Documents released during years of litigation over the past decade show that 3M knew that PFAS would accumulate in people’s blood and was toxic, according to reporting by The Intercept in 2019.
As scrutiny on PFAS grew over the past several years, 3M, valued at about $69 billion, faced mounting legal challenges in other states. Most recently, California became the 16th state to file suit against 3M and other companies in November. 3M closed a plant in Belgium in November 2021 as Europe also targeted chemicals with more stringent regulations.
Litigation against 3M and Rockford-based Wolverine World Wide resulted in a $59 million verdict for 1,700 plaintiffs in the class-action lawsuit, who said the companies were responsible for contaminated drinking water wells in the west Michigan community. The shoe manufacturer used 3M’s Scotchgard, but improperly disposed of tannery sludge.
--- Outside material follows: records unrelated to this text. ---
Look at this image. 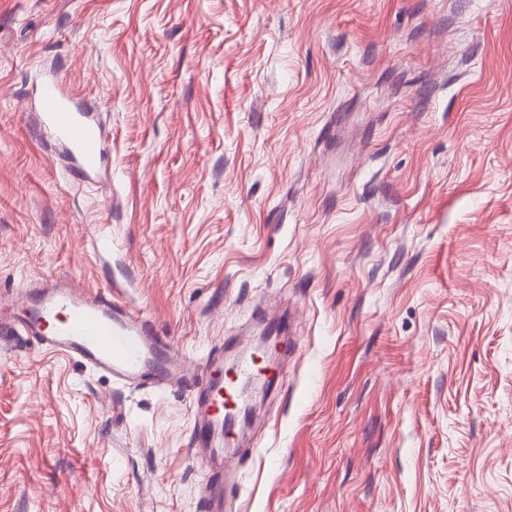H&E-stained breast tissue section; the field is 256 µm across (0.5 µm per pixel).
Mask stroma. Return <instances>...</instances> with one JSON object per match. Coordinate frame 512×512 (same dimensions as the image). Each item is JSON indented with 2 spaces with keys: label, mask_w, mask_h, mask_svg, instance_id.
<instances>
[{
  "label": "stroma",
  "mask_w": 512,
  "mask_h": 512,
  "mask_svg": "<svg viewBox=\"0 0 512 512\" xmlns=\"http://www.w3.org/2000/svg\"><path fill=\"white\" fill-rule=\"evenodd\" d=\"M57 73L108 132L70 173ZM256 354L237 512H512V0H0V301ZM188 393L0 334V512H203Z\"/></svg>",
  "instance_id": "stroma-1"
}]
</instances>
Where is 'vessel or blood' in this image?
Returning <instances> with one entry per match:
<instances>
[{
    "label": "vessel or blood",
    "instance_id": "vessel-or-blood-1",
    "mask_svg": "<svg viewBox=\"0 0 512 512\" xmlns=\"http://www.w3.org/2000/svg\"><path fill=\"white\" fill-rule=\"evenodd\" d=\"M39 118L63 144L79 174L96 171L106 155V136L93 105L81 103L55 78L39 91ZM18 331L43 347L67 353L79 363L138 386L195 382L168 337L156 335L139 314L115 301L109 292L89 293L56 282L43 283L27 303V318ZM212 382L197 399L195 446L213 464L203 491L204 512H224L222 465L234 441L251 390L262 389L265 375L248 359L232 369L212 367Z\"/></svg>",
    "mask_w": 512,
    "mask_h": 512
}]
</instances>
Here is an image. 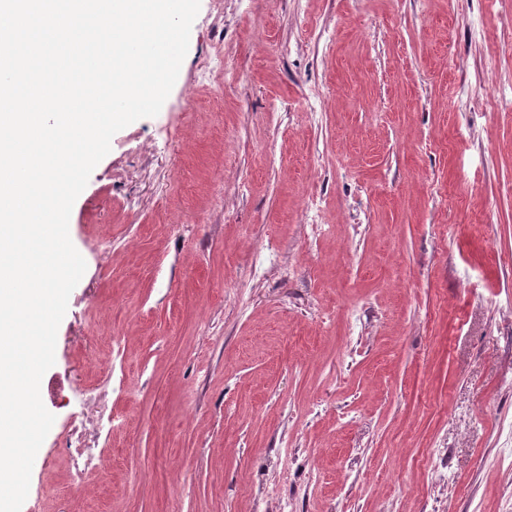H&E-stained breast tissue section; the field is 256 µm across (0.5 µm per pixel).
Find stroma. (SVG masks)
Here are the masks:
<instances>
[{
	"label": "stroma",
	"instance_id": "35a3bbf8",
	"mask_svg": "<svg viewBox=\"0 0 512 512\" xmlns=\"http://www.w3.org/2000/svg\"><path fill=\"white\" fill-rule=\"evenodd\" d=\"M180 72L73 204L21 512H512V0H201Z\"/></svg>",
	"mask_w": 512,
	"mask_h": 512
}]
</instances>
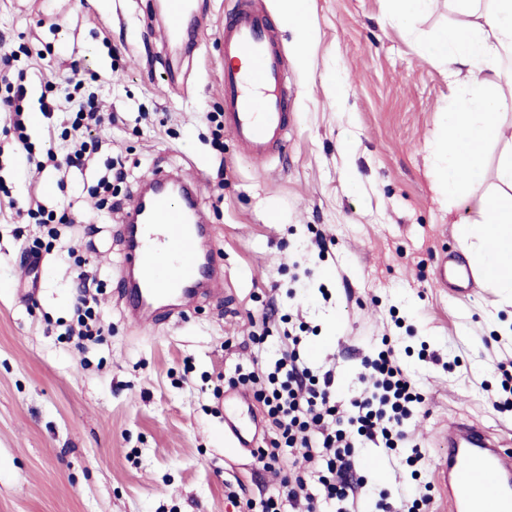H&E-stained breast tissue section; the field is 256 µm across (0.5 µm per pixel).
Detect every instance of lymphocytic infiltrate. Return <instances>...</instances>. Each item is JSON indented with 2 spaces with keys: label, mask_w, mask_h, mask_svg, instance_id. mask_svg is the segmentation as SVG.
I'll return each instance as SVG.
<instances>
[{
  "label": "lymphocytic infiltrate",
  "mask_w": 512,
  "mask_h": 512,
  "mask_svg": "<svg viewBox=\"0 0 512 512\" xmlns=\"http://www.w3.org/2000/svg\"><path fill=\"white\" fill-rule=\"evenodd\" d=\"M104 118L92 103H79L71 116V147L68 168H88L99 149L92 129ZM79 290L74 314L76 323L67 330L76 347L100 339L105 331L87 292L90 278L76 270ZM300 336L284 334V348L273 371H252L229 379L228 388L245 391L258 403L274 431L256 457L266 467L285 472L280 489L261 501L254 512H284L285 507L305 504L306 512L318 506L349 512L357 504L354 482L357 448L373 444L390 450L407 439L406 426L413 412L421 410L425 398L390 343L382 337L377 354L364 363L371 386L360 398L343 405L336 398L332 371L315 374L300 355Z\"/></svg>",
  "instance_id": "lymphocytic-infiltrate-1"
}]
</instances>
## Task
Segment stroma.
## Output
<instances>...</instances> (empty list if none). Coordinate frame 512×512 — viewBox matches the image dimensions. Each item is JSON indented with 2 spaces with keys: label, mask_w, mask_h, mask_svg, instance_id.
<instances>
[{
  "label": "stroma",
  "mask_w": 512,
  "mask_h": 512,
  "mask_svg": "<svg viewBox=\"0 0 512 512\" xmlns=\"http://www.w3.org/2000/svg\"><path fill=\"white\" fill-rule=\"evenodd\" d=\"M237 3L192 0L201 32L188 45L167 34L157 0H0V54L26 49L29 112L45 90L64 105L78 78L114 117L92 132L102 147L86 174L34 177L0 111V182L19 203L37 185L47 209L70 217L53 238L0 208V512H247L282 476L225 448L214 390L235 368L272 366L286 330L302 331L312 370L333 371L342 403L363 392V361L385 335L426 396L410 446L358 449L383 465L359 469L368 507L403 512L402 491L415 489L430 512H448L434 470L451 420L512 445V411L492 406L500 295L452 297L433 282L440 256L464 258L456 225L479 218L473 199L444 202L432 177L456 88L423 41L459 15L437 0L411 33L390 22V0H308L301 26H278L298 88L287 147L257 164L208 119L224 111V14ZM114 157L126 178L106 201L89 198ZM154 171L197 183L224 280L214 298L151 324L126 315L119 272L123 217ZM78 266L101 284L108 327L81 349L65 337ZM270 306L279 320L254 343L252 323Z\"/></svg>",
  "instance_id": "obj_1"
}]
</instances>
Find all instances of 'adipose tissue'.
<instances>
[{"label": "adipose tissue", "mask_w": 512, "mask_h": 512, "mask_svg": "<svg viewBox=\"0 0 512 512\" xmlns=\"http://www.w3.org/2000/svg\"><path fill=\"white\" fill-rule=\"evenodd\" d=\"M451 3L462 20L441 29L427 51L448 67L457 90L438 137L442 163L435 172L437 191L456 201L484 181L486 147L512 111V97L499 91L502 65L512 60V0ZM496 181L476 202L481 221L456 225L455 232L485 285L512 299V149L501 155Z\"/></svg>", "instance_id": "adipose-tissue-1"}]
</instances>
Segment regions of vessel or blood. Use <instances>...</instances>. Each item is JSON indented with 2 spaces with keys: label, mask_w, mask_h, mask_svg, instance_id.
Returning a JSON list of instances; mask_svg holds the SVG:
<instances>
[{
  "label": "vessel or blood",
  "mask_w": 512,
  "mask_h": 512,
  "mask_svg": "<svg viewBox=\"0 0 512 512\" xmlns=\"http://www.w3.org/2000/svg\"><path fill=\"white\" fill-rule=\"evenodd\" d=\"M188 0H167L168 34L182 35ZM224 124L239 147L256 162L268 160L286 141L295 92L288 85V54L276 23L264 10L234 8L224 15ZM204 227L189 222L174 197L155 196L141 212L124 266L138 289H126L133 315L153 322L163 297L192 295L202 280L218 281L223 256H200ZM473 268H456L440 258L433 270L436 284L452 288L475 282ZM262 422L224 417V442L232 448L253 447ZM436 479L448 498V512H512V448L498 443L483 427L458 421L448 425V453L436 465Z\"/></svg>",
  "instance_id": "b4317fda"
}]
</instances>
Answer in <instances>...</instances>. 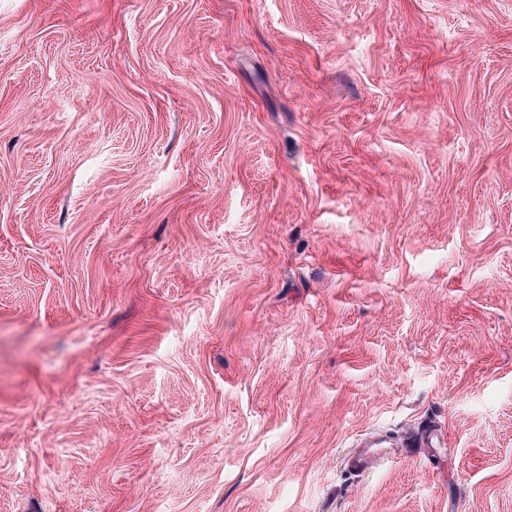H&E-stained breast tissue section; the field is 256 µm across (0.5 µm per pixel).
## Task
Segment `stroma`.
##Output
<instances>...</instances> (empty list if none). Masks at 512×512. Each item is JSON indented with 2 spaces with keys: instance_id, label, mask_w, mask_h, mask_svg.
Here are the masks:
<instances>
[{
  "instance_id": "35a3bbf8",
  "label": "stroma",
  "mask_w": 512,
  "mask_h": 512,
  "mask_svg": "<svg viewBox=\"0 0 512 512\" xmlns=\"http://www.w3.org/2000/svg\"><path fill=\"white\" fill-rule=\"evenodd\" d=\"M0 512H512V0H0ZM392 456L390 443L366 439L345 456L344 466L352 474L360 476L371 471L378 463L390 460Z\"/></svg>"
}]
</instances>
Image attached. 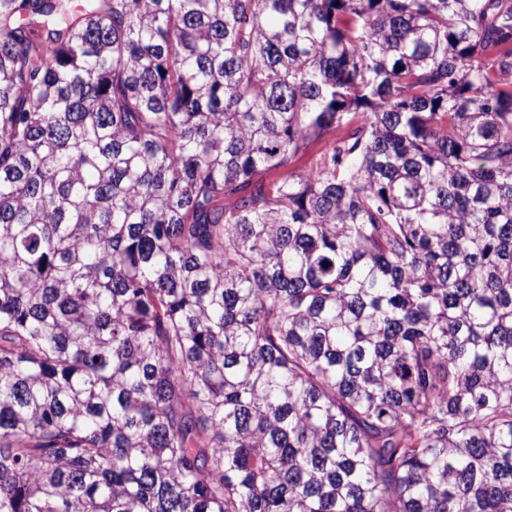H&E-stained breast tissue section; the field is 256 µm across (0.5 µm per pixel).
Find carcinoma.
I'll return each mask as SVG.
<instances>
[{
	"instance_id": "1",
	"label": "carcinoma",
	"mask_w": 512,
	"mask_h": 512,
	"mask_svg": "<svg viewBox=\"0 0 512 512\" xmlns=\"http://www.w3.org/2000/svg\"><path fill=\"white\" fill-rule=\"evenodd\" d=\"M0 512H512V0H0ZM335 133H329L324 138L313 141L307 145L306 148L302 149L297 156L292 160V163L288 166L289 172H300L315 167L317 160L319 159L327 140L334 137Z\"/></svg>"
}]
</instances>
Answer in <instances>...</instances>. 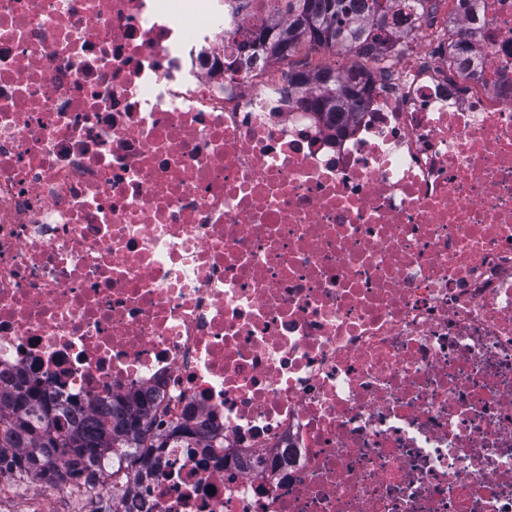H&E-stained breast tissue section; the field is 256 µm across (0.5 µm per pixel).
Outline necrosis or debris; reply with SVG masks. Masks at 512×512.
I'll use <instances>...</instances> for the list:
<instances>
[{"mask_svg":"<svg viewBox=\"0 0 512 512\" xmlns=\"http://www.w3.org/2000/svg\"><path fill=\"white\" fill-rule=\"evenodd\" d=\"M438 4L332 130L269 0H0V377L220 428L123 512H512V0Z\"/></svg>","mask_w":512,"mask_h":512,"instance_id":"obj_1","label":"necrosis or debris"}]
</instances>
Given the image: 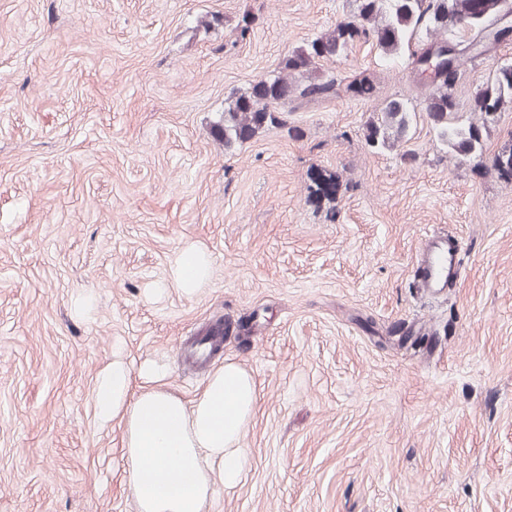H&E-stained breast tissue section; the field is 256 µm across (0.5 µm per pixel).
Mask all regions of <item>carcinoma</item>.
<instances>
[{
  "label": "carcinoma",
  "instance_id": "carcinoma-1",
  "mask_svg": "<svg viewBox=\"0 0 512 512\" xmlns=\"http://www.w3.org/2000/svg\"><path fill=\"white\" fill-rule=\"evenodd\" d=\"M358 13L331 31L296 47L284 60L282 72L267 75L249 91L234 96L213 122V138L225 149L241 145L266 126H281L288 102L316 101L336 95V76L318 81L290 82L288 74L307 71L344 54L354 36L375 44L383 58L395 61L406 55L419 64L433 56L441 62L434 72V89L427 98L426 112L439 140L459 155L482 157L481 127L456 122V103L448 92L459 74V57L448 41V22L465 25L470 38L494 36L500 40L512 32L490 28L506 7V0H358ZM512 103V67L498 70L474 96L472 110L484 117ZM411 111L408 103L393 99L381 112V120L366 128L369 146L391 147L406 137Z\"/></svg>",
  "mask_w": 512,
  "mask_h": 512
}]
</instances>
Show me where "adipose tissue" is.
<instances>
[{
  "instance_id": "obj_1",
  "label": "adipose tissue",
  "mask_w": 512,
  "mask_h": 512,
  "mask_svg": "<svg viewBox=\"0 0 512 512\" xmlns=\"http://www.w3.org/2000/svg\"><path fill=\"white\" fill-rule=\"evenodd\" d=\"M172 283L185 293L203 287L210 259L197 247L177 254ZM166 368L113 361L98 376L94 407L101 424L121 422L129 487L138 512H204L218 488L237 486L248 458L242 445L258 393L252 376L228 362L186 403L163 384ZM151 387L133 392L134 377Z\"/></svg>"
}]
</instances>
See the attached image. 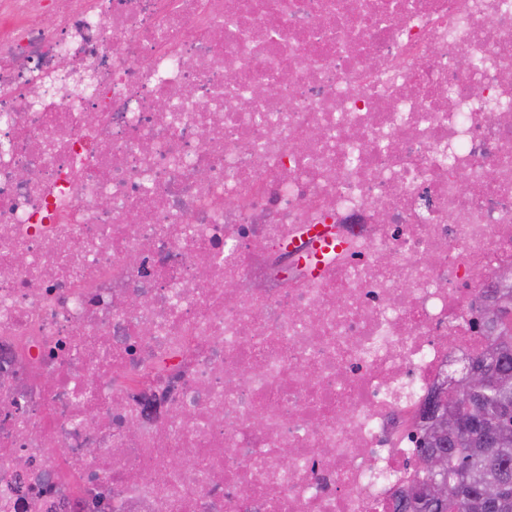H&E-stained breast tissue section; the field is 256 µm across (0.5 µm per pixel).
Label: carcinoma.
Returning <instances> with one entry per match:
<instances>
[{
  "mask_svg": "<svg viewBox=\"0 0 512 512\" xmlns=\"http://www.w3.org/2000/svg\"><path fill=\"white\" fill-rule=\"evenodd\" d=\"M495 327L492 335L493 357L477 358L473 366L488 368L512 382V316L490 319ZM461 414L475 423L479 430L472 436L448 435V440L431 438L420 442L417 456L438 450L444 453L446 467L443 477L448 483L445 512H512V489L490 501L485 486L503 472L512 473V385L491 390L483 400L466 406ZM433 480L425 474L422 489L416 496L399 499L394 512H431L425 487Z\"/></svg>",
  "mask_w": 512,
  "mask_h": 512,
  "instance_id": "carcinoma-1",
  "label": "carcinoma"
}]
</instances>
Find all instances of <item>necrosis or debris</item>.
Masks as SVG:
<instances>
[{
	"mask_svg": "<svg viewBox=\"0 0 512 512\" xmlns=\"http://www.w3.org/2000/svg\"><path fill=\"white\" fill-rule=\"evenodd\" d=\"M504 267L512 0H0V512H393Z\"/></svg>",
	"mask_w": 512,
	"mask_h": 512,
	"instance_id": "1",
	"label": "necrosis or debris"
}]
</instances>
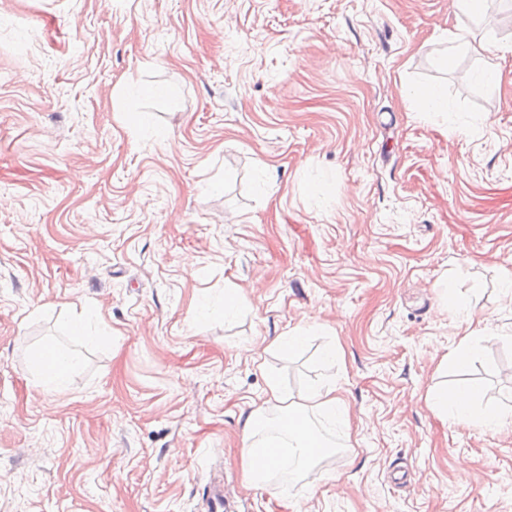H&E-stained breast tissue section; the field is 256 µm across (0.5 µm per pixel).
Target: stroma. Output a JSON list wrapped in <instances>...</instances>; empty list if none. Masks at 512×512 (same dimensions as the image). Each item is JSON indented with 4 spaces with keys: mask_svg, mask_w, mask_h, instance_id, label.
Segmentation results:
<instances>
[{
    "mask_svg": "<svg viewBox=\"0 0 512 512\" xmlns=\"http://www.w3.org/2000/svg\"><path fill=\"white\" fill-rule=\"evenodd\" d=\"M506 3L490 29L450 0H0V512H206L214 481L229 512H512V425L426 398L473 379L512 406V54L440 63L461 28L512 43ZM130 83L166 90L140 129ZM435 84L447 114L417 111ZM48 343L79 354L61 392ZM269 371L335 383L351 430L256 487ZM309 337V330L303 327H295L276 336L271 343V348L278 351L297 350ZM77 364L76 356L57 351L53 346H45L33 360L38 381L43 389L49 392L63 391L68 384L70 373Z\"/></svg>",
    "mask_w": 512,
    "mask_h": 512,
    "instance_id": "stroma-1",
    "label": "stroma"
}]
</instances>
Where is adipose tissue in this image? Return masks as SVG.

Nearly 300 other residents settled privately against the company.
Michigan’s surface finishing industry, which produces products such as chrome plating, once used PFAS to protect workers from toxic fumes, but most have found alternative products for that purpose, said Beth Gotthelf, an attorney at the Butzel Long law firm in Detroit and vice president of the Michigan chapter of the National Association of Surface Finishers.
“It is not going to impact us because companies are already looking for other chemicals and already using other non-PFAS containing chemicals,” Gotthelf said Tuesday of 3M’s decision.
However, she said, many companies are still concerned about the chemicals.
“The problem is, of course, from the historic use,” Gotthelf said, since the chemicals can still be present in equipment, or seeping into the groundwater at long-closed industrial sites.
In 2019, after PFAS from the Wixom manufacturing company Tribar washed into the city’s wastewater treatment center and flushed into the Huron River, Michigan initiated the nation’s first PFAS testing of wastewater from active industry.
Legacy contamination remains an ongoing concern for the Michigan Department of Environment, Great Lakes and Energy, said spokesperson Hugh McDiarmid Jr.
“While 3M is making positive decisions about the future of these dangerous products, we are very concerned with the legacy they have left,” he said.
Additional litigation between 3M and the state also remains an issue, as the chemical maker is challenging state cleanup regulations for drinking water standards. Attorney General Dana Nessel, meanwhile, has filed suit against two companies that used PFAS, trying to force cleanup. The most recent is Domtar Industries, which operated in Port Huron.
“We expect 3M to take responsibility for the damage caused by PFAS contamination and take action to remove PFAS from our environment, water supplies, and food supplies,” McDiarmid said.